Kurama looked at Sesshoumaru, then transformed into Youko and walked over to him. "I'll get those off you."

"How?"

"Pick the lock," Youko said simply, pulling a bit of twisted metal out of his pocket. He grabbed the handcuff attaching Sesshoumaru to Shadow and started picking at it with the lockpick.

"I've almost got it, I think," he said after a minute.

"Breakfast's ready!" Kagome said. Shadow and Eclipse's eyes snapped open and they stared up at the sky with huge smiles on their faces for a split second, long enough for Youko to whimper a little, "Uh-oh!"

"BREAKFAST?" they squealed, sitting up. Before Shadow lunged at Kagome, she spotting Youko, still holding the handcuff and the lockpick, frozen, caught in the act of trying to save poor Fluffy.

"YOU DARE TO ATTEMPT THEIVERY OF MY FLUFFY?!" she bellowed, standing up and towering over Youko, who was kneeling on the ground next to Sesshoumaru.

"I wasn't stealing him.

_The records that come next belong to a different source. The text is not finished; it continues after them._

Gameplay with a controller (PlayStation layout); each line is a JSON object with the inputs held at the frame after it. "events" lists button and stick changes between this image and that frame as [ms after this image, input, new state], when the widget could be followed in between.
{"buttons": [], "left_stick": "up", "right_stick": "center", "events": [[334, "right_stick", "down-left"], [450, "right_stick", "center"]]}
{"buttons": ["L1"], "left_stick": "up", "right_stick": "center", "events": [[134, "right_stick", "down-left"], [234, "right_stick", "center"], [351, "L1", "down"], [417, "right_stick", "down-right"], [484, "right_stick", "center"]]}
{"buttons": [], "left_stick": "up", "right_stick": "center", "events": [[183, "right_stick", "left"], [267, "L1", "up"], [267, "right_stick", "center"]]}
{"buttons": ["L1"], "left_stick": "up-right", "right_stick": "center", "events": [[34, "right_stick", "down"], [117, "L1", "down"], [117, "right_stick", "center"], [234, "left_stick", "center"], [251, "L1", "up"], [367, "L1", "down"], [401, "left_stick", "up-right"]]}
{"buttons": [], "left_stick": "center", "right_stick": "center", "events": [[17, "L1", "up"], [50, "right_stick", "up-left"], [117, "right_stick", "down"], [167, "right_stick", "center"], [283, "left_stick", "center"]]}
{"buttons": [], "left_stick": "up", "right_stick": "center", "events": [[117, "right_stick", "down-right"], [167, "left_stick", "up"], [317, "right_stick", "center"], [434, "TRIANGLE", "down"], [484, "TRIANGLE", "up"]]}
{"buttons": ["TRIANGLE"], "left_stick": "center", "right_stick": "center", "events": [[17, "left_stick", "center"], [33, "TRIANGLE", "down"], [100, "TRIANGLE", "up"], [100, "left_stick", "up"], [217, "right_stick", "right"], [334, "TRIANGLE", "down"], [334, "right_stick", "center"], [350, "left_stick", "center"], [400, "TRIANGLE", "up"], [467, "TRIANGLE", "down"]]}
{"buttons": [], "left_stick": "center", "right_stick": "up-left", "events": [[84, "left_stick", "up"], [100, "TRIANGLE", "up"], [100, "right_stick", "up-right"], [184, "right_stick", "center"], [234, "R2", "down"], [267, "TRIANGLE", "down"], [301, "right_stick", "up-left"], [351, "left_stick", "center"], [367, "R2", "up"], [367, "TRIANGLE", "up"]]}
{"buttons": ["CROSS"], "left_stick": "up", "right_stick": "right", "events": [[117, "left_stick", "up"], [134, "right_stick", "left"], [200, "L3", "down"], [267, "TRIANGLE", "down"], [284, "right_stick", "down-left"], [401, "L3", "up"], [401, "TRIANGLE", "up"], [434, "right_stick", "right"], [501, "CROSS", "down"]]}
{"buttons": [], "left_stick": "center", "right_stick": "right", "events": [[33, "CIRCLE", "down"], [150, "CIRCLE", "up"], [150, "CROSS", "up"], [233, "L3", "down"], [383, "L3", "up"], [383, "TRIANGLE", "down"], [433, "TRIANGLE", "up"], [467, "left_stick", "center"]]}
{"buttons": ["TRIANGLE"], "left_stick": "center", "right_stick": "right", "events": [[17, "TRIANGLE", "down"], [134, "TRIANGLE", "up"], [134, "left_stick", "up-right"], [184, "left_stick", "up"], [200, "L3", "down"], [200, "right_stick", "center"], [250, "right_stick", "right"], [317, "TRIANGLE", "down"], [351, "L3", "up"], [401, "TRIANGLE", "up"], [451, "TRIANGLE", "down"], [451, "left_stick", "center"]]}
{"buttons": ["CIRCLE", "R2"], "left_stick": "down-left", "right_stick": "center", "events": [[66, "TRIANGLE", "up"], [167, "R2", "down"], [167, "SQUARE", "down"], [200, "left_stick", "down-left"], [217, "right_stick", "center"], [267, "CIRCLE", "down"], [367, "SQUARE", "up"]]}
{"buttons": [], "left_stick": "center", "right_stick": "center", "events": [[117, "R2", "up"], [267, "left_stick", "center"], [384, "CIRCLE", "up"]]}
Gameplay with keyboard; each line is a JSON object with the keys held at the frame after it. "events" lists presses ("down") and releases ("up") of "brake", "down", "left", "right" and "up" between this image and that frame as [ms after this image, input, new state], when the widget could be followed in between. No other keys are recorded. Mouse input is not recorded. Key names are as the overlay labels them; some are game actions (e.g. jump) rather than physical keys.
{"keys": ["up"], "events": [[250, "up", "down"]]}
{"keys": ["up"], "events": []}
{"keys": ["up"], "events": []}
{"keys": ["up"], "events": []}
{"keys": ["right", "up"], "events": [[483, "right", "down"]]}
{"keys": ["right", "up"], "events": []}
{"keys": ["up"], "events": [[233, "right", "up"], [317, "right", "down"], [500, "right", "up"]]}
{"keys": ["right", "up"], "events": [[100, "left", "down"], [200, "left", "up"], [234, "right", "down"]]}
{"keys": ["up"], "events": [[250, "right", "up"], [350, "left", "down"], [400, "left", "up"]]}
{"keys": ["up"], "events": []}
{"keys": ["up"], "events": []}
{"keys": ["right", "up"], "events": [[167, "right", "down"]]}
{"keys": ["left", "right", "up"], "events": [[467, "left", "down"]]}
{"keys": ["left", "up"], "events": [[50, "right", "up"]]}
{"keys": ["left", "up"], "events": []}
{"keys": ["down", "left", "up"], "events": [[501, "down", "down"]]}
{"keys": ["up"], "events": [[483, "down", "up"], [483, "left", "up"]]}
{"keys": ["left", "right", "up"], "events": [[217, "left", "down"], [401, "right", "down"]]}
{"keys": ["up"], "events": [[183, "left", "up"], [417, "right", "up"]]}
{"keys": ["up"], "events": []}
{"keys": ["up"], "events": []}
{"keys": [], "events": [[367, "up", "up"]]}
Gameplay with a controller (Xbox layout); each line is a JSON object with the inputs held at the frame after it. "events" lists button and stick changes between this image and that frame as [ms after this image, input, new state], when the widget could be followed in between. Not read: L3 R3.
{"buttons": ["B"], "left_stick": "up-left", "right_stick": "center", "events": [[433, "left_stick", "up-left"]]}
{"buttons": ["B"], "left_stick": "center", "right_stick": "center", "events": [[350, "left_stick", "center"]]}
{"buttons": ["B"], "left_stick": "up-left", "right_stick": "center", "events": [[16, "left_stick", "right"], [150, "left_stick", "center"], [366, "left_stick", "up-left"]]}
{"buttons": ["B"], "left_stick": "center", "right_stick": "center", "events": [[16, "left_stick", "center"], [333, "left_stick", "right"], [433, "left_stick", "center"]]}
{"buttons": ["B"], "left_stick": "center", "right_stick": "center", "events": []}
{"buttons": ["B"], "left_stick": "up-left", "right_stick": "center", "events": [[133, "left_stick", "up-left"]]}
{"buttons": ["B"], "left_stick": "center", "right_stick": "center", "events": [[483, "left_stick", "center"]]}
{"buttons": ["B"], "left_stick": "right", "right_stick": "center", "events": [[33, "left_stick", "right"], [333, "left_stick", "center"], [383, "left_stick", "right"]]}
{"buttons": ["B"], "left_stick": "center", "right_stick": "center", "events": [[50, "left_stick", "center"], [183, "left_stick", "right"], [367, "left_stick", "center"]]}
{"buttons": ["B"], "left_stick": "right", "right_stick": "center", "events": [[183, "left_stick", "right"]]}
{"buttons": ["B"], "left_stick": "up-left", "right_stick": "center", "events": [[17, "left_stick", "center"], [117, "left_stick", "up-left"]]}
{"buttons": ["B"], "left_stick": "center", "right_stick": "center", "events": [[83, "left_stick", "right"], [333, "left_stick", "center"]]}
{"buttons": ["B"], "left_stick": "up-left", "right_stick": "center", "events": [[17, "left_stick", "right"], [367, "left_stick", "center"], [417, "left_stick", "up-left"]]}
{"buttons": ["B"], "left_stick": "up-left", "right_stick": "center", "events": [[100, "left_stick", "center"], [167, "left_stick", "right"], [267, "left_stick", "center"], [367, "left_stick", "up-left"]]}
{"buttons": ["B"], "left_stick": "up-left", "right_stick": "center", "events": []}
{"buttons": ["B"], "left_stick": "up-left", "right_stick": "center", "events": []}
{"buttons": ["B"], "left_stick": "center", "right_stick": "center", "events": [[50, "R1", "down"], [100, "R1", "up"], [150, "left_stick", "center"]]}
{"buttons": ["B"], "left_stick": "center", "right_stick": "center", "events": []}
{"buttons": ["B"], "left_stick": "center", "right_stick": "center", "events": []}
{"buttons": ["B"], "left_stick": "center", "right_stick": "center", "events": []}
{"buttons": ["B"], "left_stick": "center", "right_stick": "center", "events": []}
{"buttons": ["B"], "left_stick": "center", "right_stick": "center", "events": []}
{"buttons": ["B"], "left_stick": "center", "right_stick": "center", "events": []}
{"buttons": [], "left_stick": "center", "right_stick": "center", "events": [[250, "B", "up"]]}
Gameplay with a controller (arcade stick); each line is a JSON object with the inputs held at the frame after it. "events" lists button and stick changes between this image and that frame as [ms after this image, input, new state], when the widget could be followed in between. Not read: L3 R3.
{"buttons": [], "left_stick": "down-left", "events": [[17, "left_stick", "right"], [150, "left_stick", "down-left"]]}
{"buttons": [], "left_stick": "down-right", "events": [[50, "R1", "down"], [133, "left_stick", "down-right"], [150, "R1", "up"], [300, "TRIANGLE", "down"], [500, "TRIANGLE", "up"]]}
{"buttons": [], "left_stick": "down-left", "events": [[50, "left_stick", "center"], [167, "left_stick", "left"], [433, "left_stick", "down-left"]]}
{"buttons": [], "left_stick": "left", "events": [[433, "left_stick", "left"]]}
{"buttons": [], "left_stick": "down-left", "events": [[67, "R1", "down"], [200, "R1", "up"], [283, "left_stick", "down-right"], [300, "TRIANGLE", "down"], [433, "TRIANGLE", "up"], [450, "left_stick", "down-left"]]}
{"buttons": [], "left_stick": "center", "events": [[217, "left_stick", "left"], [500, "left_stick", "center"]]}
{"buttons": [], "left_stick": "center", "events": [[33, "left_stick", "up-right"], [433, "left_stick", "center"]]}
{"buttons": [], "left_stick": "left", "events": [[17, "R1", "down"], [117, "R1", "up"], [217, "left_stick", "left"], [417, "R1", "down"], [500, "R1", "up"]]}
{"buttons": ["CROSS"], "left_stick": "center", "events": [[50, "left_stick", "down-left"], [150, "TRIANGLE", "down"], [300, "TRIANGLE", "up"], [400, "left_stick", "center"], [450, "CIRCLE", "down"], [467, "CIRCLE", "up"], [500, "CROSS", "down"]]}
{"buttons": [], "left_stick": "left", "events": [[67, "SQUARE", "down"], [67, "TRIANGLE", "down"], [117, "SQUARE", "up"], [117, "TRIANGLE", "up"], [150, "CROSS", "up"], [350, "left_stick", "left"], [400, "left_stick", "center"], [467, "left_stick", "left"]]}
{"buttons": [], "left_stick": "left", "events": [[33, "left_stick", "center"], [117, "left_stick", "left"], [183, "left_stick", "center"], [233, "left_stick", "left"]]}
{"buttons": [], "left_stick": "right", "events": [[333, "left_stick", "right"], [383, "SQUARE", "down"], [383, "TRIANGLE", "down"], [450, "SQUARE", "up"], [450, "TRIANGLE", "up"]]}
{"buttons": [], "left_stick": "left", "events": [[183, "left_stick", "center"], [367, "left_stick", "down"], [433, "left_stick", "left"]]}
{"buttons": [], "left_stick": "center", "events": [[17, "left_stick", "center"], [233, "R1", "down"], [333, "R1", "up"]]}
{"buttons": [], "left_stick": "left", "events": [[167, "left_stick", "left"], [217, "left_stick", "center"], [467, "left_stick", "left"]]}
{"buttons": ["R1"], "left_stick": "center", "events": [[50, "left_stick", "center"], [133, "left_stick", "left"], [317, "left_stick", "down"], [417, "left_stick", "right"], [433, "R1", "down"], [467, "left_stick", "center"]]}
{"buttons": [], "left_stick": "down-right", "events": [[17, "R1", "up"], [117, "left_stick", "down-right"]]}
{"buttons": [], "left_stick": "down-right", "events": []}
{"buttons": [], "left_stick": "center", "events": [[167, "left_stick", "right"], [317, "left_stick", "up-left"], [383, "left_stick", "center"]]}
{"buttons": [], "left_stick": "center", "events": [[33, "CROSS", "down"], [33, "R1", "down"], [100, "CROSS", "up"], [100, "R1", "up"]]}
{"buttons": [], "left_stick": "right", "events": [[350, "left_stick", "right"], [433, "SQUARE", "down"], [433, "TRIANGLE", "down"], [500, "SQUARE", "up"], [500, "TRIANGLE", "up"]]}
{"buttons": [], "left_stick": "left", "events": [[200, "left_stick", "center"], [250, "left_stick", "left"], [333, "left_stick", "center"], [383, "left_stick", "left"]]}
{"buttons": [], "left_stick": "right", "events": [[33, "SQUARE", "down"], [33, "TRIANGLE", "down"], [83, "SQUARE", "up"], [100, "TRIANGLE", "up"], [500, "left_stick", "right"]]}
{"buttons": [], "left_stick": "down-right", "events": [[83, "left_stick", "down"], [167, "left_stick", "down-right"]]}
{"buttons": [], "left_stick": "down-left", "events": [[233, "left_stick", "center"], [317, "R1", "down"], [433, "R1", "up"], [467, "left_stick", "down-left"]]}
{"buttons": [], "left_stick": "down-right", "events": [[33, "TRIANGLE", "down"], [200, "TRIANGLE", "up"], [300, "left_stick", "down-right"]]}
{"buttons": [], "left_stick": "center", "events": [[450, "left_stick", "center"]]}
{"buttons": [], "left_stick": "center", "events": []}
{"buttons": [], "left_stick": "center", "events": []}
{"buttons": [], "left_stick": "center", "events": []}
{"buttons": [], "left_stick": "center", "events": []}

God. I steal objects, not people," Youko said, pocketing his lockpick and backing away innocently.

Kagome dished everybody out some breakfast and they sat around watching innocently, eating their breakfast with chopsticks.

"Well then!" Shadow said, crossing her arms and jerking Sesshoumaru's hand up. He and Eclipse were still sitting on the ground. Poor Sesshoumaru was totally zoned out, busy dwelling in the prospect of how horrible this would be, and maybe how he could maybe possibly escape. However, he was suddenly jerked out of his trance as Shadow lunged at Youko, pulling him and Eclipse along with her as she bludgeoned the fox. Miroku watched, startled, his chopsticks halfway to his mouth.

"It's hard to believe she's dangerous with the way she's been acting..." he said.

"She's dangerous," Hiei said.

"Very dangerous," Yusuke added.

"I still have bruises," Kuwabara whined.

Finally, the cartoon dust cloud that Shadow and Youko had been in vanished, and they were slightly startled to see Shadow straddling Youko with her arms against his chest, getting right up in his face.

"And GUESS WHAT YOU GET! Since you're such a nice fox boy, I got you a PERTY COLLAR!" Shadow clipped a cloth collar around his neck. "And look what came with it!" She pulled a small control out of her back pocket and pushed a button. Youko yelped like an injured dog and Shadow jumped off him.

"Ow! Shadow, I felt that!" Eclipse whined. Shadow ignored her.

"I got you a PERTY SHOCK COLLAR!" she said cheerfully. Then she added coldly, "You mess with me, and I will fry you."

Youko whimpered and twitched his perky ears. "Sorry ma'am!"

"Yeah, you better be sorr-- FOOD!" Shadow shot over to Kagome and stole the big pot of food right off the fire and carted it off to a corner of the clearing. She set it down and stared at her arms. They were red from the heat of the metal pot. She stared at them for a while, then slowly looked up at Youko.

"You made me burn myself," she said coldly, her eyes narrowed.

"No I-- Aaaaaack!"

Too late. Shadow had shocked him. He clawed at it.

"Don't touch! I'll put POST-IT NOTES ON YOU!"

"Post-it notes...?"

"You know, those thingymajiggers with the words on them...? Those doohickies that keep you from doing stuff?"

"Wards?" Hiei said.

"WARDEN, SHMOREDEN!" Shadow said, crossing her arms. "They're Post-it notes!" She blinked suddenly and looked to her right and gasped. "SESSHIE!!!"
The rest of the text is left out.